Trase plays a pivotal role in campaigning for landmark regulations like the EU Deforestation Regulation (EUDR) and the UK’s Forest Risk Commodities due diligence legislation. The Global Environmental Impacts of Consumption (GEIC) indicator, developed by SEI York and Trase in partnership with the UK’s Joint Nature Conservation Committee was instrumental in setting the scope of the UK’s legislation. In 2024, it was made an official UK statistic.

GEIC data also provided key evidence for the UK Parliament’s Environmental Audit Committee’s report on the UK’s contribution to tackling global deforestation and recommendations on addressing it. GEIC now provides national-level data for over 180 countries.

Additionally through our partnership with Chalmers University of Technology and the integration of DeDuCe data, Trase produced a series of EU27 factsheets detailing different countries’ exposure to deforestation.

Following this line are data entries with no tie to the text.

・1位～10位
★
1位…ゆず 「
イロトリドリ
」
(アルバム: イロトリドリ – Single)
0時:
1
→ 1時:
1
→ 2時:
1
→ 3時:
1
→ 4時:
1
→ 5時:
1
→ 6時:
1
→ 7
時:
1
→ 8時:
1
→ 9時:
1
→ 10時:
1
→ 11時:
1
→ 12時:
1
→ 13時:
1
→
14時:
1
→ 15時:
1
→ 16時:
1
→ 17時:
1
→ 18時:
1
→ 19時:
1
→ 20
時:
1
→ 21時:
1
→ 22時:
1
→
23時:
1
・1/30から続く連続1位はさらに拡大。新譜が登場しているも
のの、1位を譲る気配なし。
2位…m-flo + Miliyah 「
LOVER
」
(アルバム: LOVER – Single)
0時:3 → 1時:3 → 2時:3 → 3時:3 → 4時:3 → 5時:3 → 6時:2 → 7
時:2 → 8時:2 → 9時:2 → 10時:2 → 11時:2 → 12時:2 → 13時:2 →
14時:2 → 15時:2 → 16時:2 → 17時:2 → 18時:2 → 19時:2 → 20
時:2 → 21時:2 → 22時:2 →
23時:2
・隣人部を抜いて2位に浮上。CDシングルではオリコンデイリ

These factsheets, alongside Trase data and technical support, are now supporting EU Member State authorities responsible for the EUDR to better understand their exposure to deforestation and inform how they carry out risk-based enforcement.

The world is at its most divided and polarised for many years. We are seeing environmental progress under attack, policy fragmentation and a reining back of company commitments, finance sector action and government regulation. Despite these challenges, our latest Impact Report shows Global Canopy continues to make real impact. Halting and reversing deforestation and supporting a just climate and nature transition requires commitment, innovation and collaboration, and that’s at the heart of what we do.